Source excerpt:
Center Affiliates
Eman Abdelhadi

Eman Abdelhadi is a mixed-methods scholar studying gender, migration, and religion, with a substantive interest in Muslim Americans. Her qualitative work examines the interplay between community and identity among Muslim migrants, and her quantitative work uses survey data analysis to ascertain how religion intersects with economic and cultural outcomes. Abdelhadi received her PhD in Sociology from New York University in 2019, and she is an Assistant Professor in the Department of Comparative Human Development at the University of Chicago.

List of tasks:
a: According to the profile above, in what department is Eman Abdelhadi an Assistant Professor?
b: Please reproduce every line of the rows below without changes, omitting the pictures.

Listing:
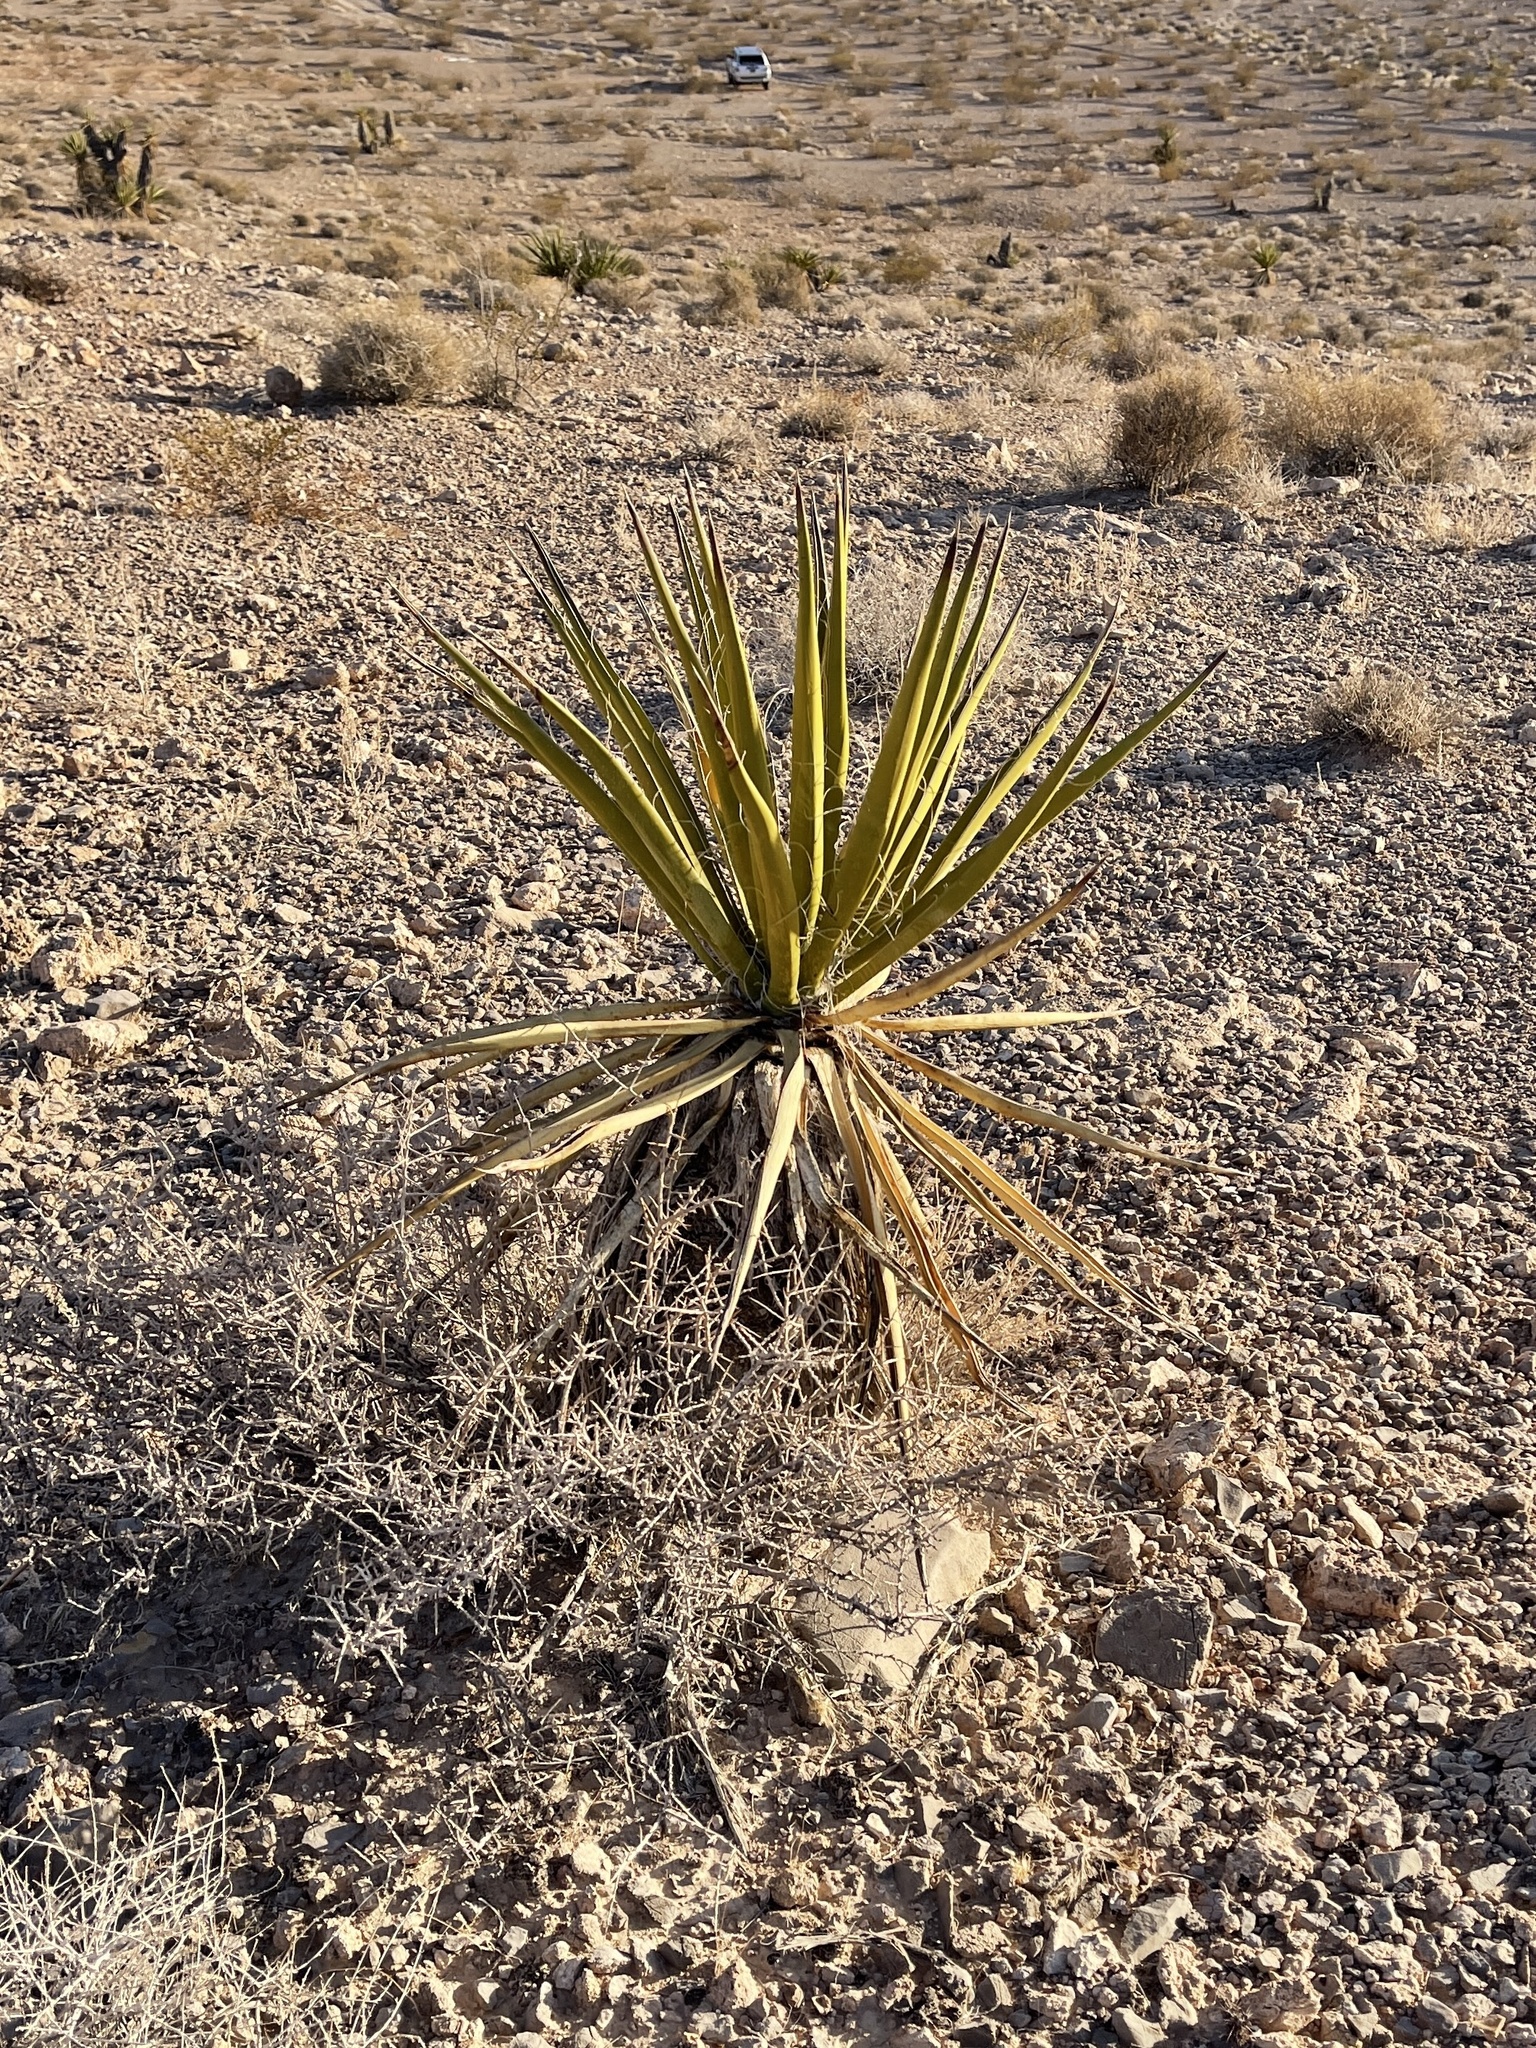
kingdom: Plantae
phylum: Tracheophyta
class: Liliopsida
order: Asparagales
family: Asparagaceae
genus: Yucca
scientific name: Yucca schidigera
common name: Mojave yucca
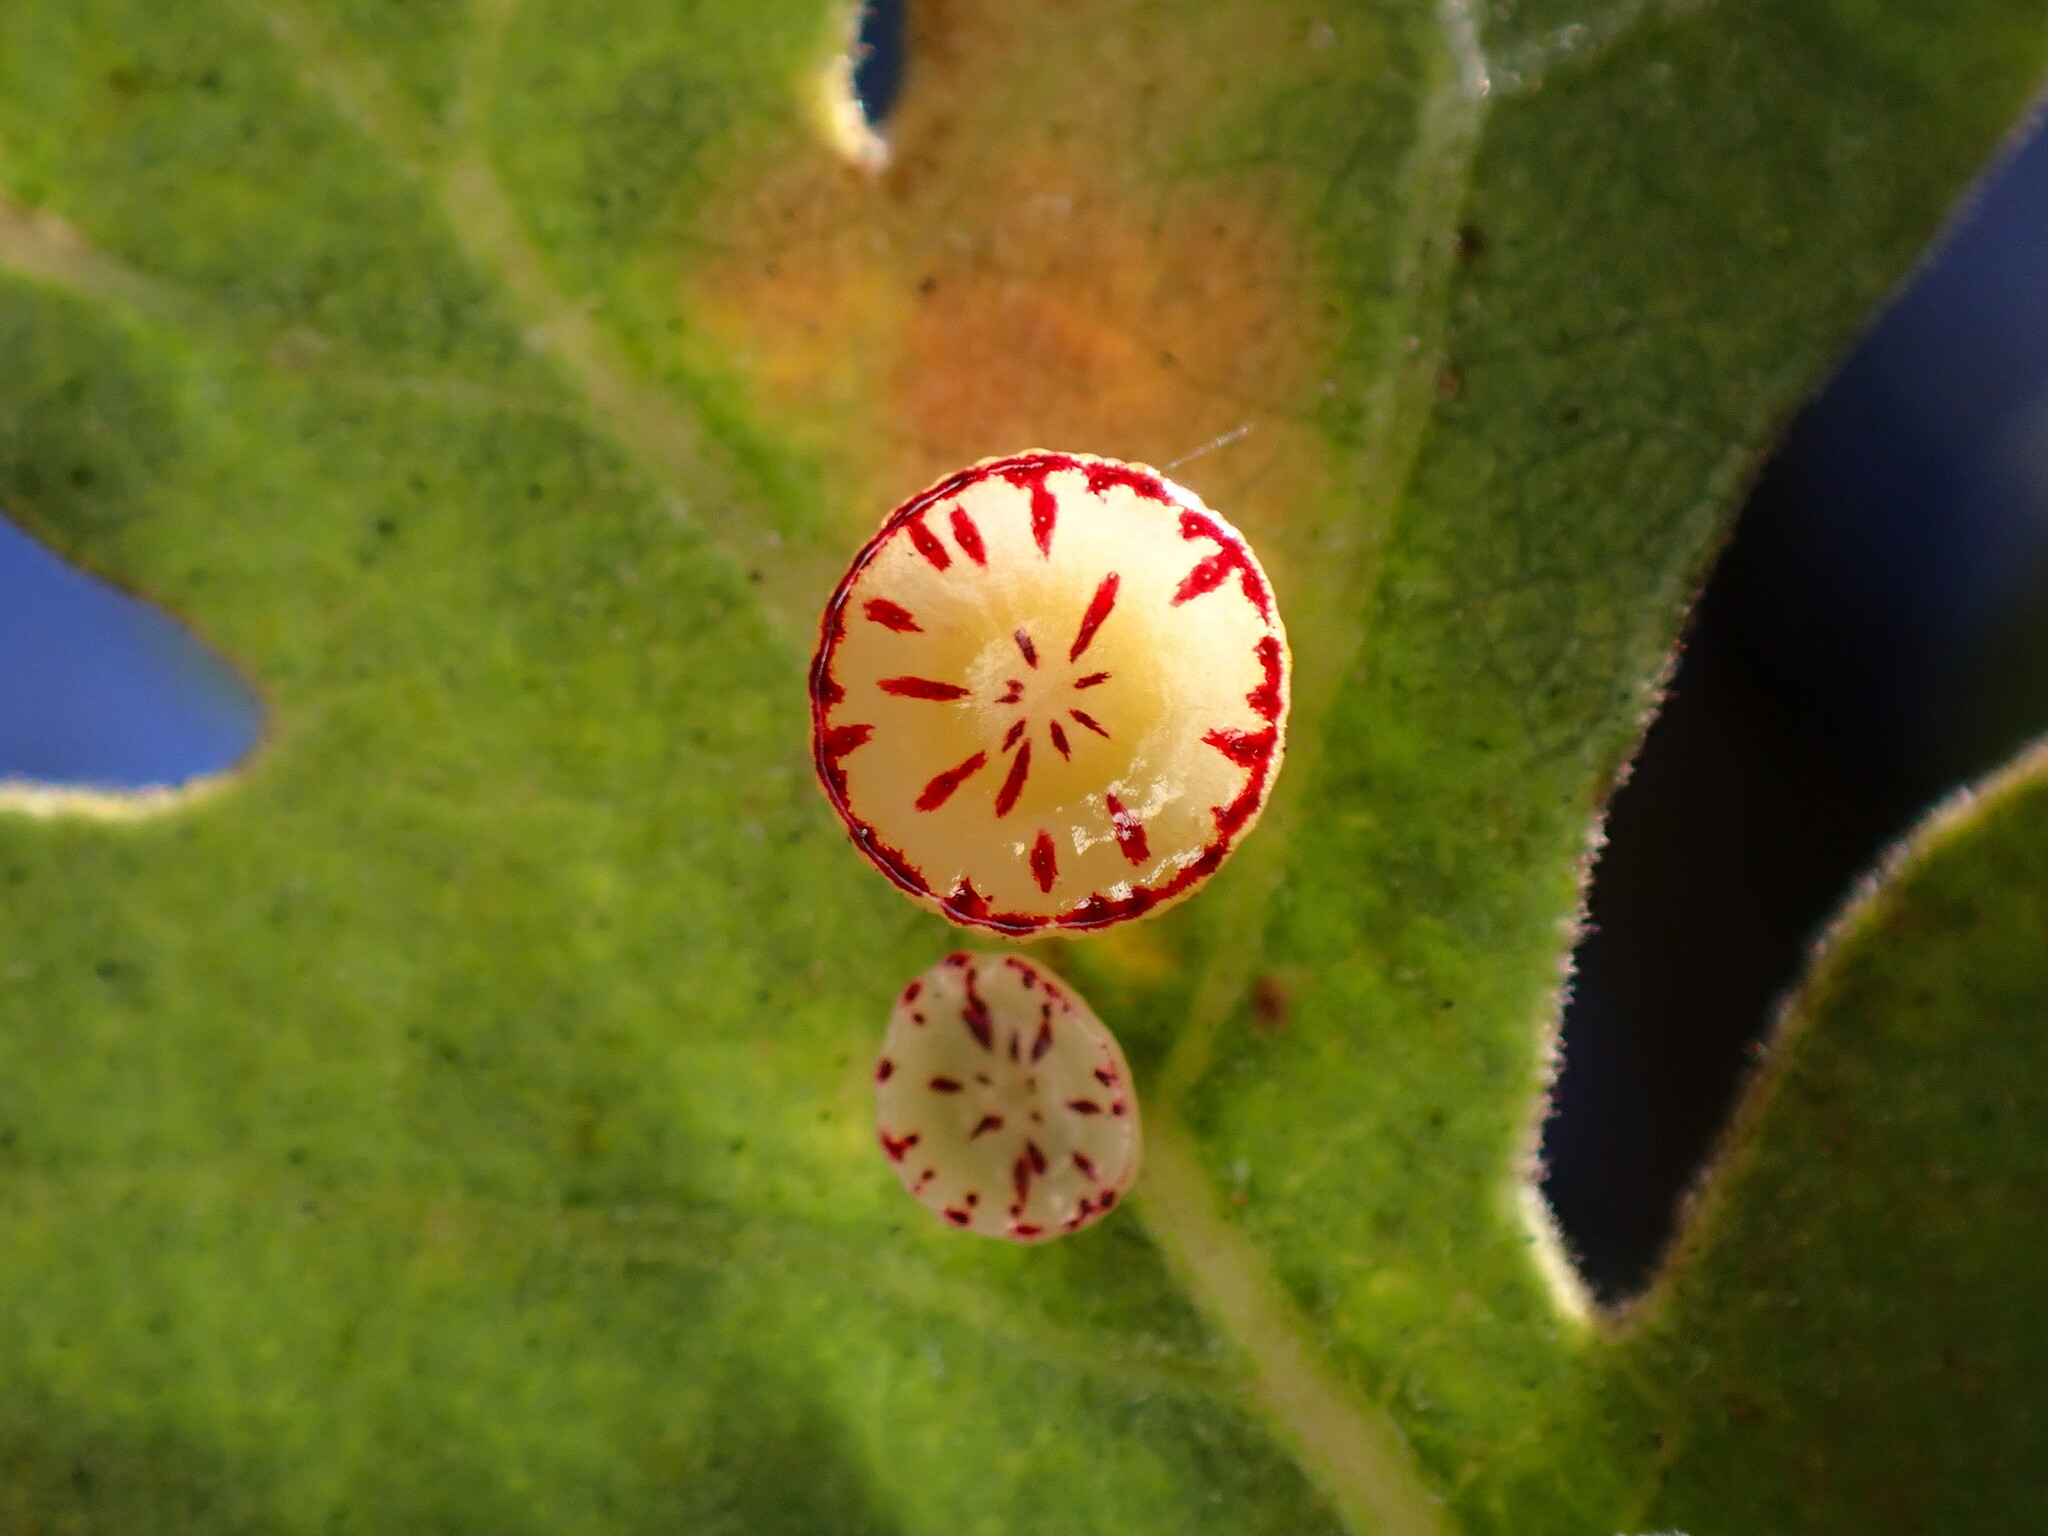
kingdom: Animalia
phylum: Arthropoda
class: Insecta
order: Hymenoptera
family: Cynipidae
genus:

Answer list:
a: The Department of Comparative Human Development at the University of Chicago.

b:
kingdom: Plantae
phylum: Tracheophyta
class: Liliopsida
order: Asparagales
family: Asparagaceae
genus: Yucca
scientific name: Yucca schidigera
common name: Mojave yucca
kingdom: Animalia
phylum: Arthropoda
class: Insecta
order: Hymenoptera
family: Cynipidae
genus:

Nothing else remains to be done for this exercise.